A little about my professional experience...

My experience has focused on the public sector with concentrations on open innovation (prizes, challenges, citizen science and crowdsourcing), technology development, open government, public private partnerships, grants management, and technology policy.

Currently, I'm the Program Executive for Small Business Innovation Research (SBIR/STTR) at NASA Headquarters. The NASA SBIR and STTR programs fund small businesses approximately $200M annually for research, development, and demonstration of innovative technologies that fulfill NASA needs and have significant potential for successful commercialization.  I also co-chair the National Science and Technology Council (NSTC) Interagency Working Group on making.

Previously, I worked at the White House Office of Science and Technology Policy as the Assistant Director for Open Innovation where I was responsible for scaling the use of open innovation approaches like prizes, crowdsourcing, and citizen science across the Federal Government.  Among other accomplishments, in this role I co-founded GSA’s citizenscience.gov program and oversaw a cumulative doubling of the use of incentive prizes government-wide (from 350 total prizes conducted from 2010-2014 to 700 total prizes from 2010-2016). In 2016 I was honored as a Sammies Finalist for my work on open innovation at both OSTP and NASA.

Prior to my time at the White House, I was the Prizes and Challenges Program Executive in the Office of the Chief Technologist at NASA Headquarters in Washington DC. In this leadership and strategy role, I coordinated the use of challenge-driven open innovation methods, such as prize competitions, citizen science, challenges, and crowdsourcing, at NASA.  I also led NASA’s formulation efforts for its Grand Challenges: bold, but achievable science, technology, and innovation goals that are specific enough to convey what success looks like and broad enough to capture our imagination while unifying public and private constituencies around a clear “call to action”. NASA’s Asteroid Grand Challenge to “find all asteroid threats to human populations and know what to do about them” was announced in June 2013.

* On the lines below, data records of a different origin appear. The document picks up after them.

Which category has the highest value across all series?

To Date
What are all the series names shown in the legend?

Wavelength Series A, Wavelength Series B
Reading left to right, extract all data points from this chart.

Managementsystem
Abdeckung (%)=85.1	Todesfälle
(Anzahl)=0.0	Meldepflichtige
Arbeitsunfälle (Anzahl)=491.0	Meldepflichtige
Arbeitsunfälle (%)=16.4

Before NASA, I consulted several Federal Government agencies on open government issues such as the Department of Transportation, Environmental Protection Agency and Department of Housing and Urban Development as the Associate Director for Strategic Engagement and Communications at Phase One Consulting Group.

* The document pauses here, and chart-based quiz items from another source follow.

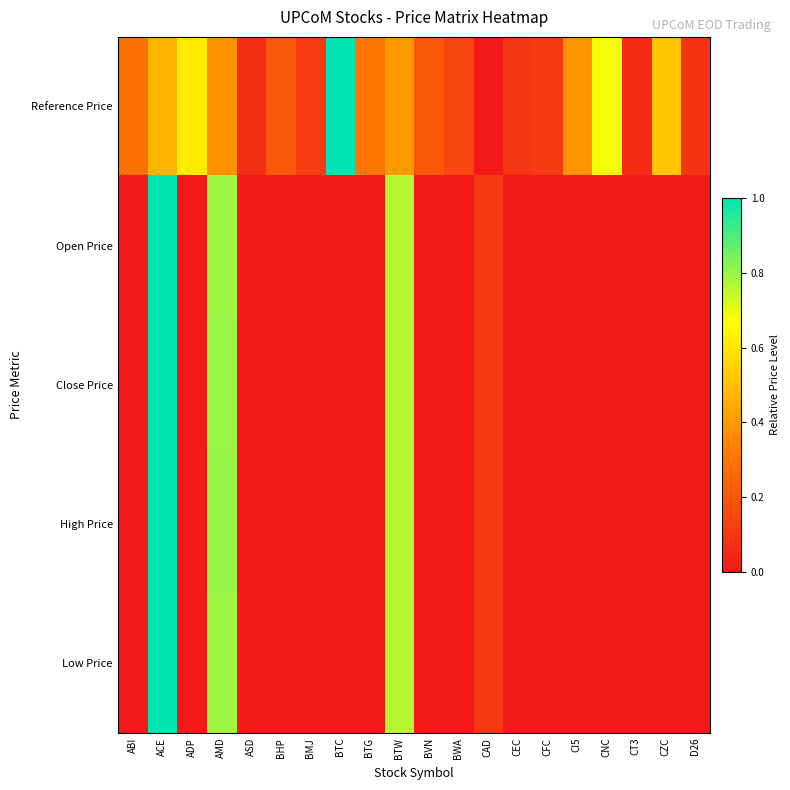

Which category has the lowest value across all series?

CAD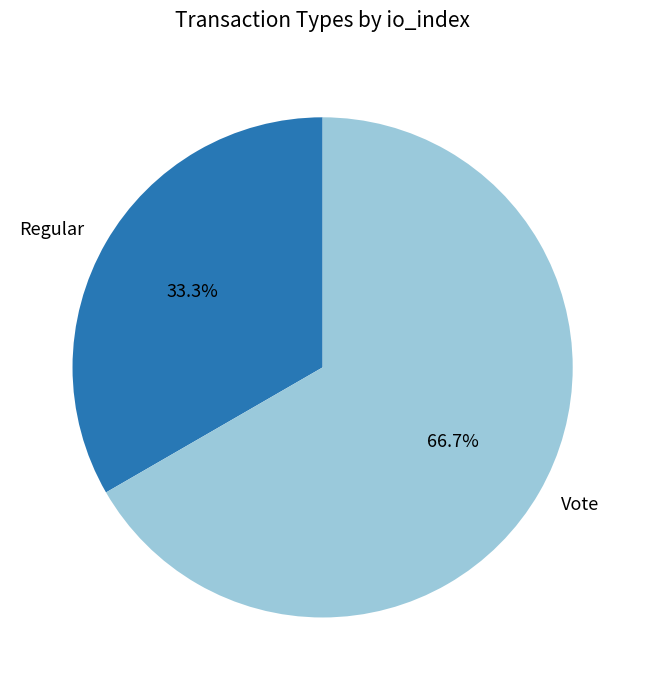

Do Vote and Regular together represent more than half of the pie?

Yes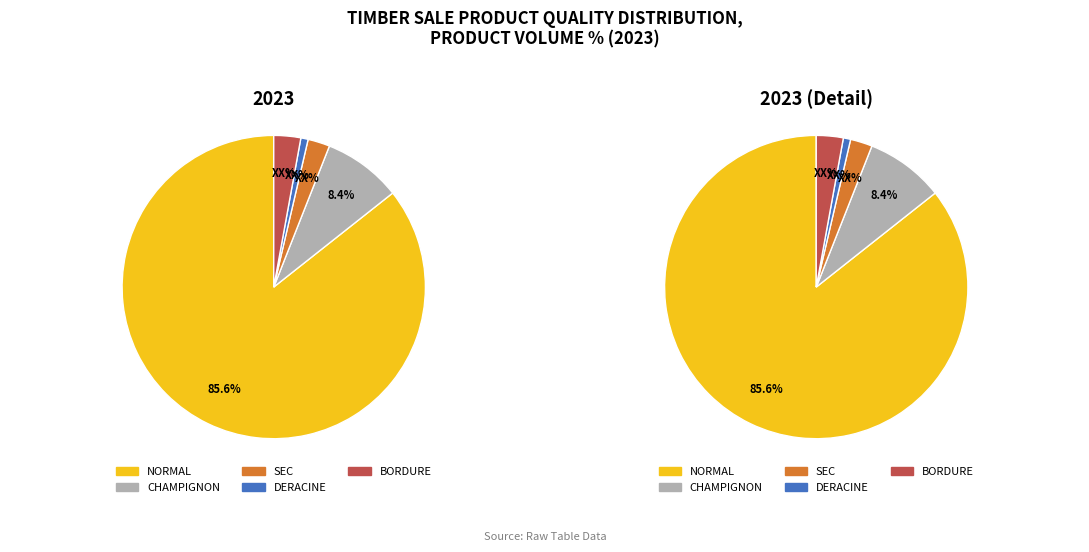

Is CHAMPIGNON the majority of the pie?

No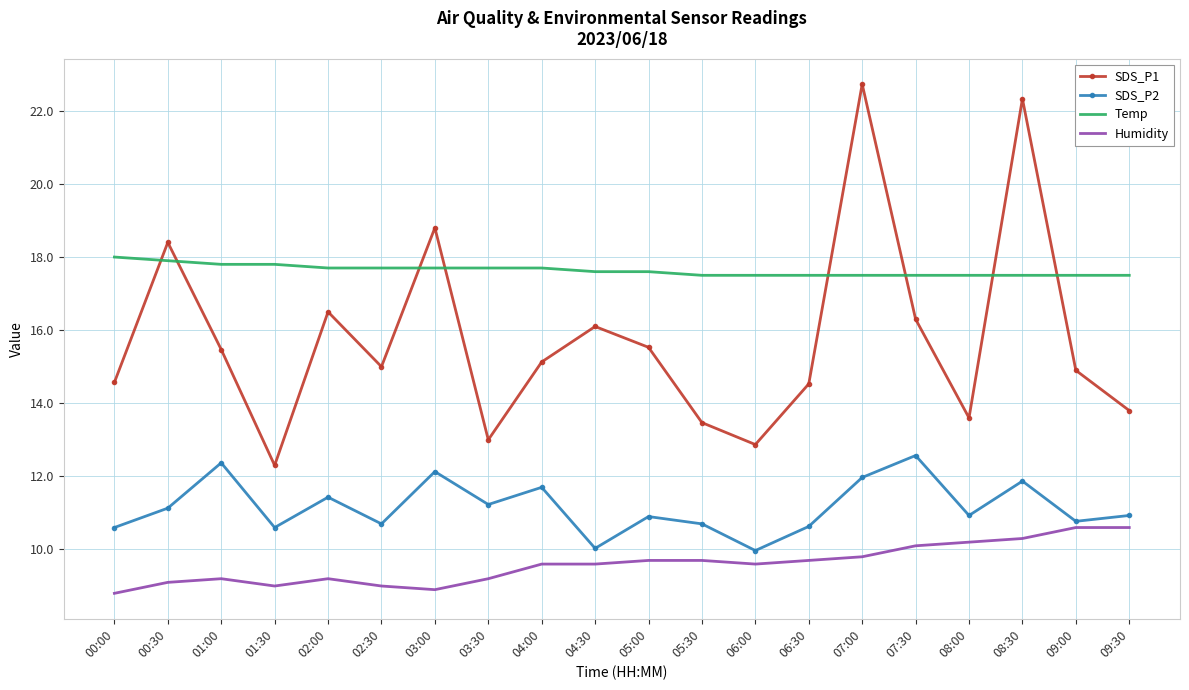

What position from the left is 08:00?

17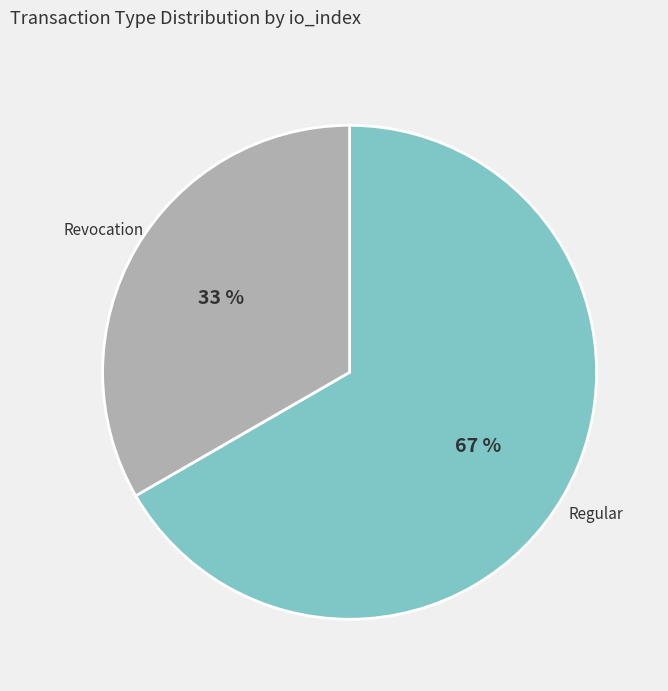

To the nearest percent, what is the average slice percentage?

50%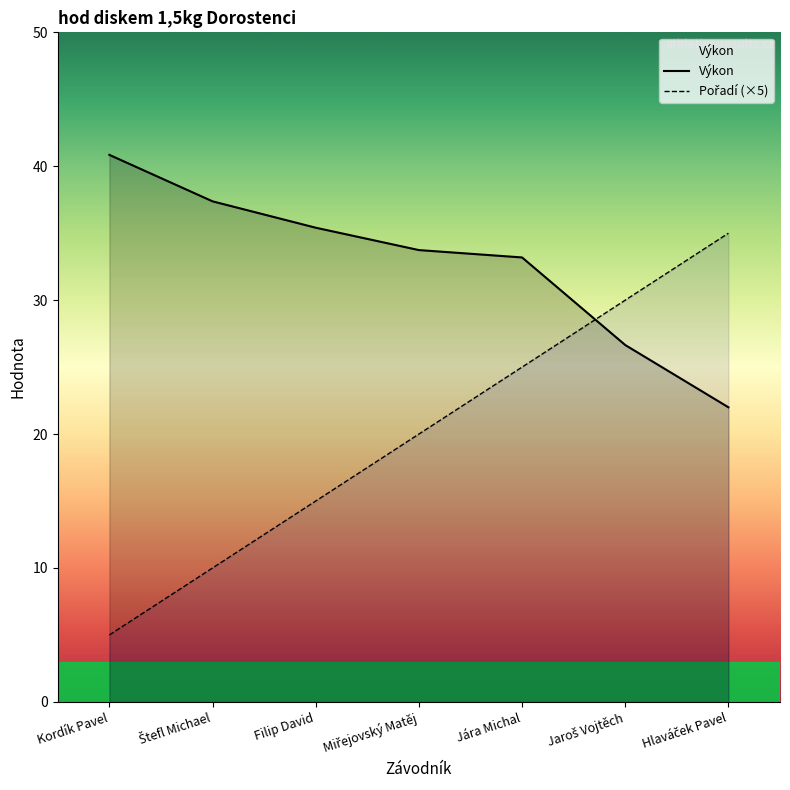

What is the average value of the Výkon series?

32.7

My first job out of MIT was at the Transportation Security Administration (TSA) as the senior program analyst for $400 million in annual transportation security grant programs. I was honored as a TSA-wide Unsung Hero for my work on modernizing the grants programs.

I am experienced with social media and have led the development of a federal government blog from conception to operations. I speak often at events and have also authored several papers on many topics including security policy, harnessing public-private partnerships to optimize public service delivery, and the evolution of e-democracy.

A little about my education...

I graduated from the University of Florida with my bachelors degree in aerospace engineering and from the Massachusetts Institute of Technology with my masters degree in Technology Policy. My graduate thesis focused on public private partnerships, a topic that has continued to be a passion to this day. You can check out my thesis here: http://dspace.mit.edu/bitstream/handle/1721.1/40299/191092130.pdf?sequence=1

A little about my hobbies...

I serve on a few boards for organizations who tackle issues I really care about, like the Van Alen Institute. I'm a former design thinking evangelist with http://www.meetup.com/Design-Thinking-DC/ and DC Gator Club board member.

When I'm not working or contributing to those organizations you can find me training, traveling the world, singing in competitive karaoke, cheering on gator football, and cooking good food and drinking good wine.